◆ **TASK**
Copy every line of the material precisely.

◆ **RECORDS FOR THIS EXERCISE**

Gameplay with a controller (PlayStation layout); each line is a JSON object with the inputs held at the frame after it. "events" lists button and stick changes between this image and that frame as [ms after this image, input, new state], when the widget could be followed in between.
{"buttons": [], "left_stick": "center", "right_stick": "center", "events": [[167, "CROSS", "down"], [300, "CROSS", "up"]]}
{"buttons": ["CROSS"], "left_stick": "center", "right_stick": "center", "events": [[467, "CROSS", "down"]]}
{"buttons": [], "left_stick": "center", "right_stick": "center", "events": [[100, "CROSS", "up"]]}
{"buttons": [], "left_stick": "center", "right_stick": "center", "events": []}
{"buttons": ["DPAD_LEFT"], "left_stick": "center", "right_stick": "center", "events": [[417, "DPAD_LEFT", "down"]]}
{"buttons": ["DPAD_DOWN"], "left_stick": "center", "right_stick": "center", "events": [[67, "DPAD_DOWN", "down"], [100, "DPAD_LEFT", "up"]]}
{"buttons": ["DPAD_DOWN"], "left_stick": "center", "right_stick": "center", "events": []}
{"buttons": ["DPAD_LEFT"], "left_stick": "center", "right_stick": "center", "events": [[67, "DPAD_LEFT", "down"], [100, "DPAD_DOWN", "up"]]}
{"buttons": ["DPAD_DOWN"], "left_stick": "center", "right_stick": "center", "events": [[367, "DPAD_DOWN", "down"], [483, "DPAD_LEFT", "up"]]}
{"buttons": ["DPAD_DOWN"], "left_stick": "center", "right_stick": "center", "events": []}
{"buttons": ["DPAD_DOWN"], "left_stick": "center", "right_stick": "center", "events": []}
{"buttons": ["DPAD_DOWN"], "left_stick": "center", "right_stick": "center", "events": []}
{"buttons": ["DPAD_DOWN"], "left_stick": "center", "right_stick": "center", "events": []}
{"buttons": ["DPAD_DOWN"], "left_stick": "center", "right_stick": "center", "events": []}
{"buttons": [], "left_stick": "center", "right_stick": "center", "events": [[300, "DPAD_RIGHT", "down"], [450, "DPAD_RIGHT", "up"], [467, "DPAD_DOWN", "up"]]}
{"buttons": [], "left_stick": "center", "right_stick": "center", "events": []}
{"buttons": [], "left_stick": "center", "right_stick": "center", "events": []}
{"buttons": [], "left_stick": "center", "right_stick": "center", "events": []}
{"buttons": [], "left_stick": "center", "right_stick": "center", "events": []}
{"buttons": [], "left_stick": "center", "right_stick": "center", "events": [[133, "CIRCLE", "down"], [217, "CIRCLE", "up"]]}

◆ **OUTPUT OF THE TASK**
Gameplay with a controller (PlayStation layout); each line is a JSON object with the inputs held at the frame after it. "events" lists button and stick changes between this image and that frame as [ms after this image, input, new state], when the widget could be followed in between.
{"buttons": [], "left_stick": "center", "right_stick": "center", "events": [[167, "CROSS", "down"], [300, "CROSS", "up"]]}
{"buttons": ["CROSS"], "left_stick": "center", "right_stick": "center", "events": [[467, "CROSS", "down"]]}
{"buttons": [], "left_stick": "center", "right_stick": "center", "events": [[100, "CROSS", "up"]]}
{"buttons": [], "left_stick": "center", "right_stick": "center", "events": []}
{"buttons": ["DPAD_LEFT"], "left_stick": "center", "right_stick": "center", "events": [[417, "DPAD_LEFT", "down"]]}
{"buttons": ["DPAD_DOWN"], "left_stick": "center", "right_stick": "center", "events": [[67, "DPAD_DOWN", "down"], [100, "DPAD_LEFT", "up"]]}
{"buttons": ["DPAD_DOWN"], "left_stick": "center", "right_stick": "center", "events": []}
{"buttons": ["DPAD_LEFT"], "left_stick": "center", "right_stick": "center", "events": [[67, "DPAD_LEFT", "down"], [100, "DPAD_DOWN", "up"]]}
{"buttons": ["DPAD_DOWN"], "left_stick": "center", "right_stick": "center", "events": [[367, "DPAD_DOWN", "down"], [483, "DPAD_LEFT", "up"]]}
{"buttons": ["DPAD_DOWN"], "left_stick": "center", "right_stick": "center", "events": []}
{"buttons": ["DPAD_DOWN"], "left_stick": "center", "right_stick": "center", "events": []}
{"buttons": ["DPAD_DOWN"], "left_stick": "center", "right_stick": "center", "events": []}
{"buttons": ["DPAD_DOWN"], "left_stick": "center", "right_stick": "center", "events": []}
{"buttons": ["DPAD_DOWN"], "left_stick": "center", "right_stick": "center", "events": []}
{"buttons": [], "left_stick": "center", "right_stick": "center", "events": [[300, "DPAD_RIGHT", "down"], [450, "DPAD_RIGHT", "up"], [467, "DPAD_DOWN", "up"]]}
{"buttons": [], "left_stick": "center", "right_stick": "center", "events": []}
{"buttons": [], "left_stick": "center", "right_stick": "center", "events": []}
{"buttons": [], "left_stick": "center", "right_stick": "center", "events": []}
{"buttons": [], "left_stick": "center", "right_stick": "center", "events": []}
{"buttons": [], "left_stick": "center", "right_stick": "center", "events": [[133, "CIRCLE", "down"], [217, "CIRCLE", "up"]]}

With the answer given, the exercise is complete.